‘The Wren Hunt’ is the kind of book you read, and then immediately want to reread it because there’s so much more you could take in. Every Christmas, Wren is chased through the woods near her isolated village by her family’s enemies—the Judges—and there’s nothing that she can do to stop it. Once her people, the Augurs, controlled a powerful magic. But now that power lies with the Judges, who are set on destroying her kind for good.
Find out what happened when we sat down with ‘The Wren Hunt’ author, Mary Watson.
Thanks for taking the time to speak to us! First up, for those who haven’t heard of ‘The Wren Hunt’ how would you entice them to pick up a copy?
‘The Wren Hunt’ weaves together myth and magic, romance and betrayal as Wren undertakes a secret mission among age-old enemies. It should appeal to those who like their books with atmosphere, and prefer things a little grey.
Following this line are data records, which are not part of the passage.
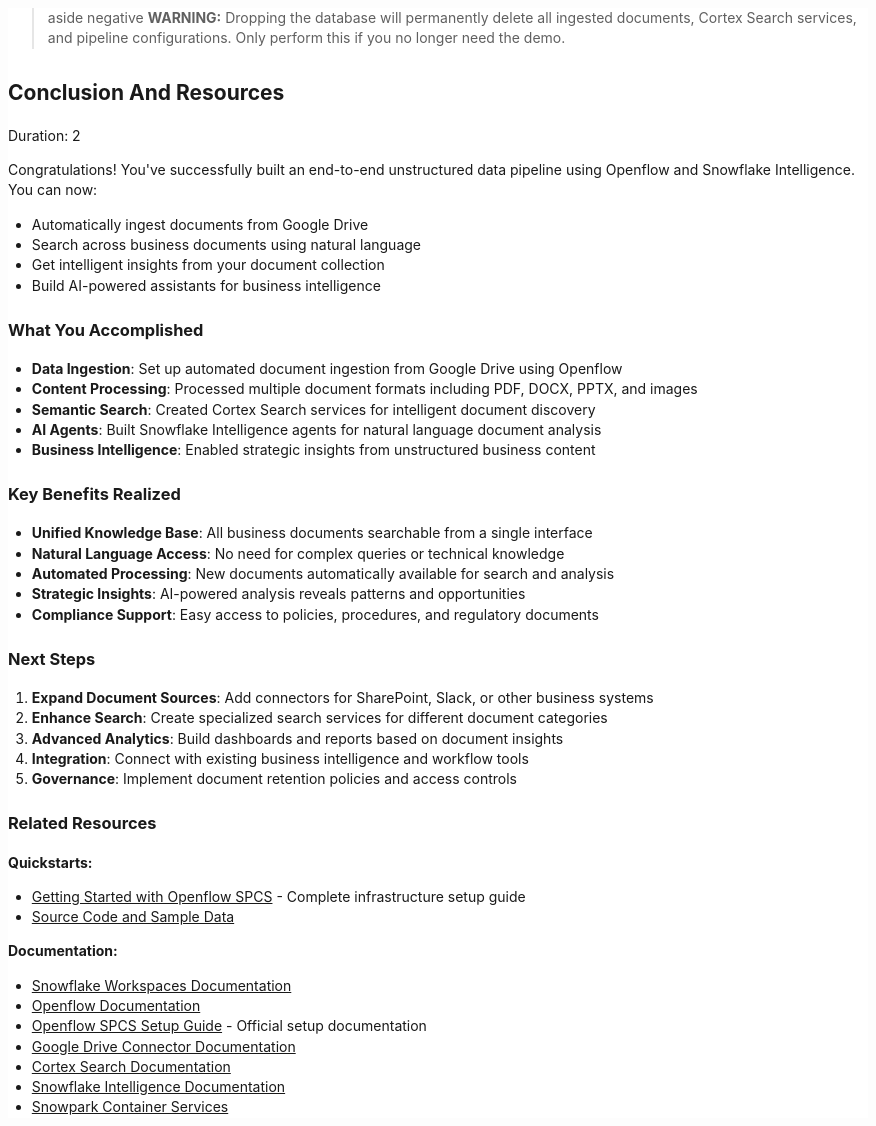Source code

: > aside negative
> **WARNING:** Dropping the database will permanently delete all ingested documents, Cortex Search services, and pipeline configurations. Only perform this if you no longer need the demo.


## Conclusion And Resources

Duration: 2

Congratulations! You've successfully built an end-to-end unstructured data pipeline using Openflow and Snowflake Intelligence. You can now:

- Automatically ingest documents from Google Drive
- Search across business documents using natural language
- Get intelligent insights from your document collection
- Build AI-powered assistants for business intelligence

### What You Accomplished

- **Data Ingestion**: Set up automated document ingestion from Google Drive using Openflow
- **Content Processing**: Processed multiple document formats including PDF, DOCX, PPTX, and images
- **Semantic Search**: Created Cortex Search services for intelligent document discovery
- **AI Agents**: Built Snowflake Intelligence agents for natural language document analysis
- **Business Intelligence**: Enabled strategic insights from unstructured business content

### Key Benefits Realized

- **Unified Knowledge Base**: All business documents searchable from a single interface
- **Natural Language Access**: No need for complex queries or technical knowledge
- **Automated Processing**: New documents automatically available for search and analysis
- **Strategic Insights**: AI-powered analysis reveals patterns and opportunities
- **Compliance Support**: Easy access to policies, procedures, and regulatory documents

### Next Steps

1. **Expand Document Sources**: Add connectors for SharePoint, Slack, or other business systems
2. **Enhance Search**: Create specialized search services for different document categories
3. **Advanced Analytics**: Build dashboards and reports based on document insights
4. **Integration**: Connect with existing business intelligence and workflow tools
5. **Governance**: Implement document retention policies and access controls

### Related Resources

**Quickstarts:**

- [Getting Started with Openflow SPCS](https://quickstarts.snowflake.com/guide/getting_started_with_Openflow_spcs/index.html) - Complete infrastructure setup guide
- [Source Code and Sample Data](https://github.com/Snowflake-Labs/sfguide-getting-started-openflow-unstructured-data-pipeline)

**Documentation:**

- [Snowflake Workspaces Documentation](https://docs.snowflake.com/en/user-guide/ui-snowsight/workspaces)
- [Openflow Documentation](https://docs.snowflake.com/en/user-guide/data-integration/openflow/about)
- [Openflow SPCS Setup Guide](https://docs.snowflake.com/en/user-guide/data-integration/openflow/setup-openflow-spcs) - Official setup documentation
- [Google Drive Connector Documentation](https://docs.snowflake.com/user-guide/data-integration/openflow/connectors/google-drive/about)
- [Cortex Search Documentation](https://docs.snowflake.com/en/user-guide/snowflake-cortex/cortex-search/cortex-search-overview)
- [Snowflake Intelligence Documentation](https://docs.snowflake.com/en/user-guide/snowflake-cortex/snowflake-intelligence)
- [Snowpark Container Services](https://docs.snowflake.com/en/developer-guide/snowpark-container-services/overview)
Also: a creepy doll, an enigmatic woman searching for a mysterious something, and four cruel wrenboys.
Where did you pull your main inspirations from for the title?
The title refers to the old practice of the wren hunt, which is still performed in some places in Ireland on Boxing Day. My version is a little darker because instead of the traditional bird, the boys chase a girl called Wren. But there are other searches or hunts in the book, including around identity and sense of self, and the title draws all of these together.
‘The Wren Hunt’ is set in a contemporary Ireland where the ancient druidic traditions are still in play, what were your reasons for setting the story here? Did you have to do a lot of research around this?
I moved to Ireland from South Africa ten years ago after marrying an Irish man. Writing this book was my way of trying to fit in. It’s inspired by the world around me, the magical landscape and the rich sense of story and myth I feel here. I did plenty of research and combined this with imagination to create the world of ‘The Wren Hunt’.
We spent most of the book hoping and praying that Wren would come to see her talent, the spinney eye, as a gift and not a curse. If you were a character within the book, what talent would you have?
I didn’t want Wren’s talent to suddenly become something that was secretly good and beautiful all along. It does have its strengths, and she has an idea of this by the end, but it’s also a burden. If I could choose a talent, it would be the effortless ability to intuit and divine the patterns of stories. Or else I’d want Simon’s ability to read body language.
Can you tell us what a typical writing day looks like for you?
Some days I start at five or six in the morning and finish early. Others I start around nine-thirty and stop at three. Much tea is drunk. I love early morning writing the best. I work in my study which is currently decorated with ten hanging brídeogs. I use notebooks for thinking, a huge bound book for plotting and write on computer. My favourite writing music is ‘The Witcher 3: Wild Hunt’ game soundtrack.
What advice would you give to people looking to start a career as an author and become published?
Get the first draft out without too much dithering. It’s easy to get caught in the habit of perfecting sentences and paragraphs and not moving forward, but this makes it harder to cut later on. The first draft is the raw material to be shaped into the book.
What’s one book you could read over and over again?
I’ve probably reread ‘The Monk’ by Matthew Lewis (1796) more than any other book. It’s a gothic romance, with many of the tropes of the genre, and tells the story of the monk Ambrosio’s descent into depravity. Drama!
Lastly, can you tell us a bit more about the next book in the series?
The next book takes us further into the draoithe world where tension is escalating, but from another perspective. I felt I’d told Wren’s story – for now at least. So this is David’s story. He shares the book with Zara, a girl who has recently moved into the village and is reeling from a loss. But could it be connected to what happened with Wren that night on the village green?